* Tugas dan Latihan
**A)** Sebutkan berapa baris data yang memuat kata "text", dengan huruf besar dan kecil dibedakan. Tulis angkanya saja.
**B)** Tulis lanjutan artikel tentang Program Satu Sekolah Satu Diniyah di Ogan Ilir, dimulai setelah kalimat terakhirnya.

* Artikel

___

Seiring kebutuhan akan pentingnya pemahaman keagaamaan dan tambahan waktu untuk memahami kandungan isi al-qur’an bagian Pendidikan Agama Islam di persekolahan. Sekaligus modal membekali peserta didik di sekolah, maka diperlukan terobosan Program Satu Sekolah Satu Diniyah dalam Bahasa Arab Madrasah Wahidah Diniyah Wahidah dan bahasa Inggris One Scholl One Diniyah. Program tersebut telah berjalan tiga bulan yang diawali Program Satu Desa Satu Diniyah dicanangkan Pemerintah Kabupaten Ogan Ilir guna mencapai visinya untuk Mewujudkan Ogan Ilir yang Gemilang Berlandaskan Islami, Berdaya, dan Berbudaya. Program Satu Sekolah Satu Diniyah ini diharapkan dapat mencapai motto Kabupaten Ogan Ilir sebagai Kota Santri. Hal tersebut sesuai dengan Peraturan Bupati Nomor 54 Tahun 2017 tentang Pelaksanaan Penguatan Pendidikan Karakter Melalui Jalur Pendidikan Non Formal Madrasah Diniyah di Ogan Ilir.
Awal mulanya program diniyah dimaksudkan sebagai proses belajar mengajar yang dilakukan oleh kelompok belajar di desa/kelurahan berbasiskan Islam bersifat non formal yang bertanggung jawab langsung kepada Kepala Desa. Hal ini guna menambah kompetensi anak-anak didik ke arah yang lebih baik. Tujuannya untuk memberikan bekal kemampuan dasar kepada anak-anak untuk mengembangkan kehidupan sebagai warga muslim dan warga negara Indonesia yang beriman, bertaqwa, berakhlaq mulia, dan beramal shaleh. Adapun penyelenggaraan pendidikan yang dilaksanakan, meliputi Al-Qur’an, Al-Hadist, Tajwid, Aqidah Akhlaq, Fiqih, Sejarah Kebudayaan Islam, Bahasa Arab, dan Praktek Ibadah. Program ini berfungsi untuk memenuhi kebutuhan masyarakat akan tambahan Pendidikan Agama Islam, terutama bagi siswa yang belajar pada pendidikan dasar (SD dan SMP). Atas dasar inilah kemudian program diniyah ini diadopsi oleh Dinas Pendidikan dan Kebudayaan Kabupaten Ogan Ilir menjadi Program Satu Sekolah Satu Diniyah dengan Metode Iqro’, Kholaqoh, dan Murojaah disingkat Program S3D dengan ITT.

___

[Data anotasi tata letak]
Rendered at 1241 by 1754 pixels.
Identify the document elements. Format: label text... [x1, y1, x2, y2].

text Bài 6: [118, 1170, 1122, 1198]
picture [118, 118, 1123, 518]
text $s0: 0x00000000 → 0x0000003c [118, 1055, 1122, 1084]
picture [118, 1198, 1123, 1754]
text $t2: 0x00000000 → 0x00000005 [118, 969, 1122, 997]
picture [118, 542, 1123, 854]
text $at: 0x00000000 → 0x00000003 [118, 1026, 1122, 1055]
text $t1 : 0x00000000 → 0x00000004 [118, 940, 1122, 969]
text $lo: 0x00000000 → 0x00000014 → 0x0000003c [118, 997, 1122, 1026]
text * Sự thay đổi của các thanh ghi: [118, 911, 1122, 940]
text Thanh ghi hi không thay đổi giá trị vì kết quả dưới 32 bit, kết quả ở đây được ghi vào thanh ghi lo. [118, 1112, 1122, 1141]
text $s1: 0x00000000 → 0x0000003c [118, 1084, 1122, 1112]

___

* Daftar Jawaban
**A)** 10

**B)**
Optimalisasi Program S3D Metode ITT Cetak Generasi Qur’ani
Program ini telah dijalankan dengan menyiapkan para Asatidz (Para Guru Tahfidz) yang mumpuni sesuai kefasihan masing-masing. Sebelum dilkukuhkan sebagai Guru Tahfidz terlebih dahulu diseleksi melalui rekrutmen oleh Dinas Pendidikan dan Kebudayaan Kabupaten Ogan Ilir. Kemudian setelah dinyatakan lulus ditetapkan dan bertugas di sekolah mana yang siap melaksanakan program. Tentu hak dan kewajiban secara operasional yang melekat, termasuk pemberian honor yang akan diterima nantinya. Tugas para guru tahfidz tersebut mengajar, membimbing, dan melatih siswa di sekolah tentang cara membaca al-qur’an sesuai ilmu tajwid, menghafal surat atau ayat pilihan, mengartikan surat atau ayat al-qur’an, mempraktekkan ibadah sehari-hari dengan baik dan benar. Contoh program diniyah yang telah dilaksanakan di SMP Negeri 1 Indralaya Utara Kabupaten Ogan Ilit, yakni: (1) BTA dengan Metode Iqro’ dilaksanakan dengan cara membaca huruf hijaiyah langsung dengan tanda baca, seperti huruf Alif dibaca A, Ba dibaca Ba, Ta dibaca Ta, dan seterusnya yang dilafalkan dan dituliskan oleh guru tahfidz yang berbeda dengan cara turutan di zaman dulu. (2) BTA dengan Metode Tahsin dilaksanakan secara kholaqoh dengan melafalkan lalu menghafalkan surat atau ayat pilihan al-qur’an secara tartil dan benar berdasarkan ilmu tajwid untuk memperbaiki, meningkatkan, memperkaya bacaan. (3) BTA dengan Metode Tahfidz dilaksanakan secara murojaah atau mengulang-ulang bacaan dengan membacanya sesuai ilmu tajwid dengan tujuan untuk mengetahui dimana tempat keluarnya huruf atau makhroj dan sifat-sifat bacaannya sebagai proses mengulang atau menghafal dengan terang dan jelas.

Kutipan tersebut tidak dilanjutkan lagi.